D.P.: Sono molti anni che sentiamo parlare di tagli alla cultura. Mancano i fondi per valorizzare il cinema italiano, mancano investitori: le colonne sonore, sono le prime a pagarla. In pochi ormai possono permettersi di ingaggiare un compositore di prim’ordine e un’intera orchestra appositamente per un singolo film. I software hanno sostituito le orchestre, Cinecittà è stata in gran parte venduta. Paesi come Ungheria o Bulgaria tornano a creare piccole cittadelle per il cinema, e noi invece le chiudiamo… In questo modo non nascerà mai un nuovo Morricone. C’è anche una problematica culturale che riguarda la fascia popolare degli spettatori, che nei film vogliono sentire le hit da classifica anziché colonne sonore originali.
B: Stai suonando parecchio in giro per presentare l’album. Gli ospiti di Destination Unknown, però, sono molti e tutti geograficamente distanti e impegnatissimi: come funziona, nella pratica, un tuo live?

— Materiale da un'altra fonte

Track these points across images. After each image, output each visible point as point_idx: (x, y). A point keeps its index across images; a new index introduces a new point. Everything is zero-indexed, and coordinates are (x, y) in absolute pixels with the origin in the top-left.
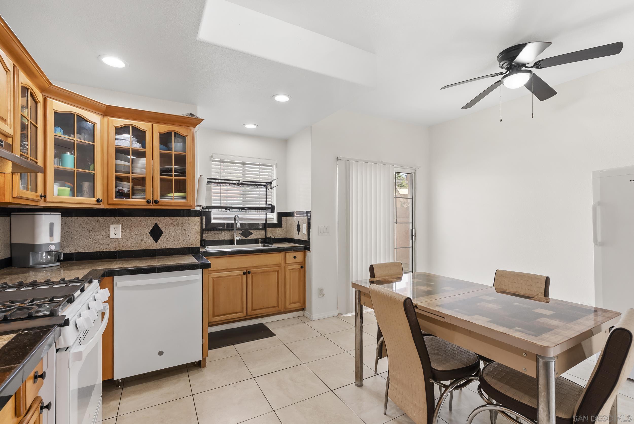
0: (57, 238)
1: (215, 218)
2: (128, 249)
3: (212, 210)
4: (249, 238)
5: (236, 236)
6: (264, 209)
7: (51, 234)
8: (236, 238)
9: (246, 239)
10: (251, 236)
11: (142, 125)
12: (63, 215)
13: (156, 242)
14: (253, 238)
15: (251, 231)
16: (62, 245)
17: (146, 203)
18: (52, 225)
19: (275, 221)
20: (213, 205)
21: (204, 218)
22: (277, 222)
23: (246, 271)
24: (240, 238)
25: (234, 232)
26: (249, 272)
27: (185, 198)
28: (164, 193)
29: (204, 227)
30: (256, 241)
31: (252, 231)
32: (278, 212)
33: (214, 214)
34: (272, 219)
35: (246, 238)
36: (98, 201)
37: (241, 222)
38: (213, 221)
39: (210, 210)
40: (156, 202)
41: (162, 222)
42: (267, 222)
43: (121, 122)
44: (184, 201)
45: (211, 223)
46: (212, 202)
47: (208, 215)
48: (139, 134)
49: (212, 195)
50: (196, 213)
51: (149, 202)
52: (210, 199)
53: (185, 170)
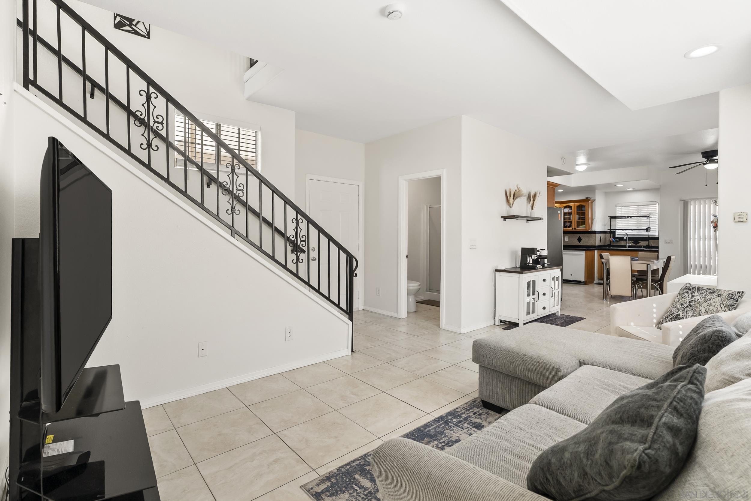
1: (618, 235)
3: (617, 230)
4: (638, 245)
5: (628, 243)
6: (645, 229)
11: (571, 204)
13: (579, 243)
14: (641, 245)
15: (639, 241)
20: (617, 229)
21: (612, 234)
22: (658, 237)
24: (631, 244)
25: (627, 241)
27: (585, 227)
28: (578, 226)
29: (612, 239)
30: (641, 247)
33: (617, 232)
34: (656, 235)
35: (636, 244)
38: (617, 236)
39: (614, 231)
40: (575, 229)
41: (581, 235)
42: (650, 237)
43: (565, 205)
44: (584, 228)
45: (616, 237)
46: (617, 227)
47: (614, 233)
48: (570, 207)
49: (617, 223)
50: (594, 232)
51: (573, 229)
52: (616, 225)
53: (585, 217)
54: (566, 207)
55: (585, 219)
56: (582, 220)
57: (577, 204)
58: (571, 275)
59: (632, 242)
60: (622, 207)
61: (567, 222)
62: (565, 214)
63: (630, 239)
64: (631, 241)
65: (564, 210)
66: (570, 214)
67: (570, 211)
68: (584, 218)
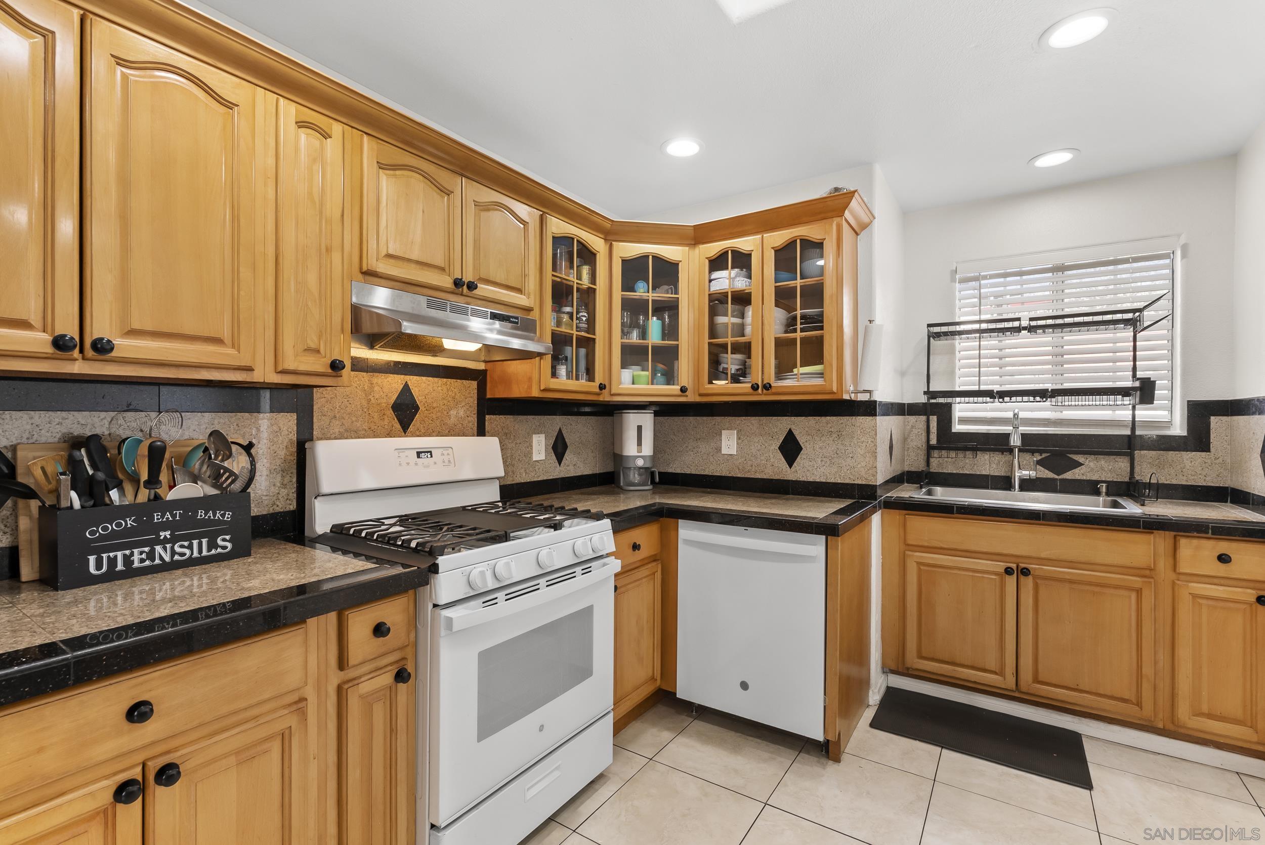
0: (648, 449)
1: (963, 421)
2: (746, 476)
3: (958, 400)
4: (1068, 475)
5: (1020, 468)
6: (1125, 392)
7: (639, 443)
8: (1019, 474)
9: (1057, 479)
10: (1077, 471)
11: (744, 243)
12: (656, 414)
13: (790, 465)
14: (1084, 478)
15: (1076, 456)
16: (654, 458)
17: (751, 391)
18: (640, 428)
19: (1178, 428)
20: (959, 389)
21: (934, 420)
22: (1185, 434)
23: (1014, 566)
24: (1033, 474)
25: (1014, 457)
26: (1025, 572)
27: (821, 375)
28: (784, 368)
29: (934, 441)
30: (1091, 488)
31: (1080, 458)
32: (1188, 401)
33: (961, 409)
34: (1164, 425)
35: (1058, 475)
36: (683, 390)
37: (1024, 429)
38: (957, 428)
39: (949, 400)
40: (767, 387)
41: (801, 426)
42: (1138, 433)
43: (714, 248)
44: (819, 381)
45: (954, 430)
46: (958, 381)
47: (944, 413)
48: (742, 260)
49: (958, 364)
50: (869, 408)
51: (755, 387)
52: (951, 374)
53: (821, 315)
54: (717, 263)
55: (822, 328)
56: (802, 330)
57: (779, 237)
58: (744, 686)
59: (1038, 457)
60: (983, 282)
61: (724, 347)
62: (717, 302)
63: (1031, 443)
64: (1033, 452)
65: (710, 281)
66: (742, 299)
67: (741, 283)
68: (816, 322)
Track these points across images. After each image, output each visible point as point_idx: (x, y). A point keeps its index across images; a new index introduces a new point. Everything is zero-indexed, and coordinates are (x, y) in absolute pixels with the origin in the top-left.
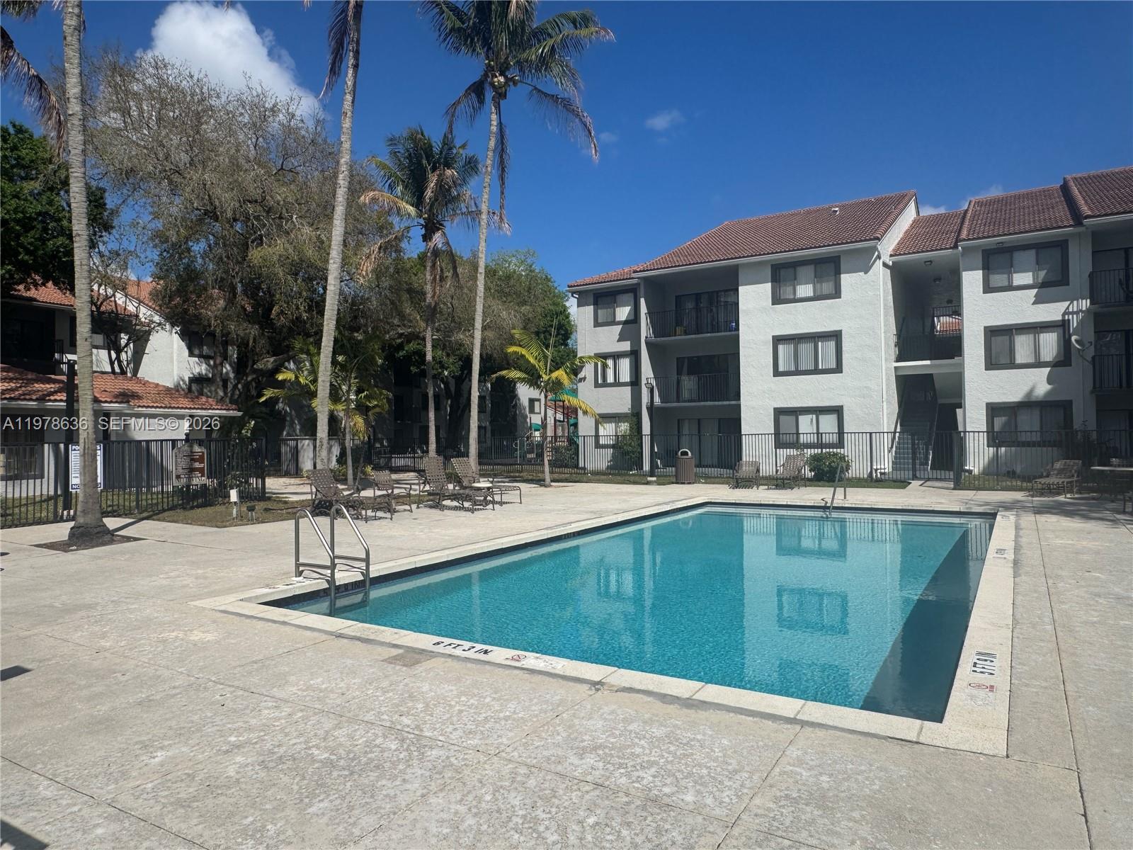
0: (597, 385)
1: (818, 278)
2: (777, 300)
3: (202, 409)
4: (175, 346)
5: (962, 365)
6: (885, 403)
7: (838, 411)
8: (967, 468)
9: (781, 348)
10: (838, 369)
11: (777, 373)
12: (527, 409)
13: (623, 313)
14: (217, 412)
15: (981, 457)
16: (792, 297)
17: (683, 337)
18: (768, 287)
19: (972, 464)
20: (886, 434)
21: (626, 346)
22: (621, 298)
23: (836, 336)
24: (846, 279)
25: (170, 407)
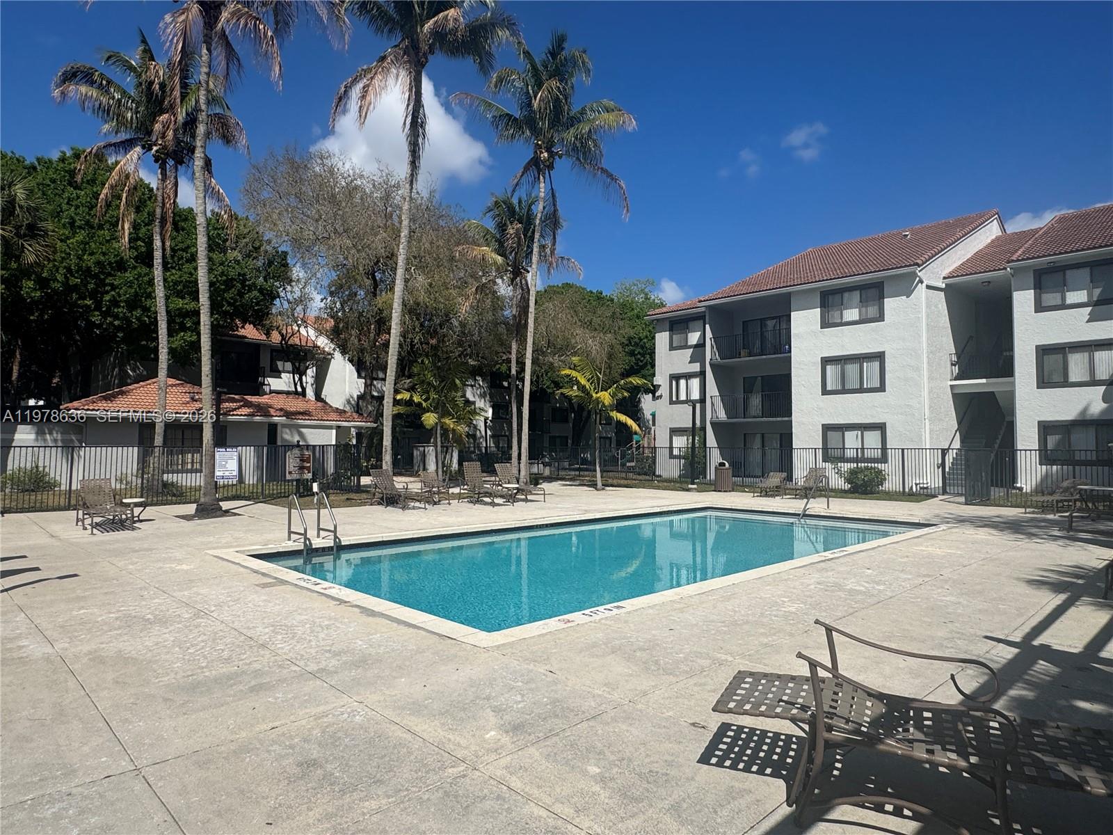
0: (671, 402)
1: (863, 302)
2: (825, 324)
3: (346, 421)
4: (348, 371)
5: (1013, 384)
6: (927, 420)
7: (881, 427)
8: (1019, 485)
9: (828, 367)
10: (882, 388)
11: (825, 392)
12: (651, 422)
13: (694, 338)
14: (358, 423)
15: (1034, 475)
16: (839, 321)
17: (748, 359)
18: (817, 312)
19: (1024, 481)
20: (928, 451)
21: (696, 367)
22: (691, 325)
23: (880, 357)
24: (890, 304)
25: (322, 420)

D.P.: Solo nella presentazione che ho fatto a Milano sono riuscito a radunarli tutti. Per le altre performance, insieme al team di vj olandesi Soft Fusion, abbiamo filmato tutti i featuring realizzando dei videoclip ad hoc. È un modo per rendere visibili tutti i guest dell’album e coinvolgere gli spettatori in un’esperienza sia audio che video, sbirciando nel backstage della realizzazione di ogni brano. Un espediente che rende più ricco perfino un concerto hip hop, di solito povero di allestimenti. In generale, ho impostato una performance versatile a seconda dei locali in cui mi esibisco, uno show che riflette il mio modo di sentire e vedere la musica oggi.
B: Progetti futuri?
D.P.: Prossimamente uscirà una colonna sonora che ho registrato con Saturnino, per un film del quale non posso ancora parlare. Nel frattempo continuerò a fare spettacoli con Frankie Hi-Nrg, a produrre musica nuova e a portare in giro Destination Unknown.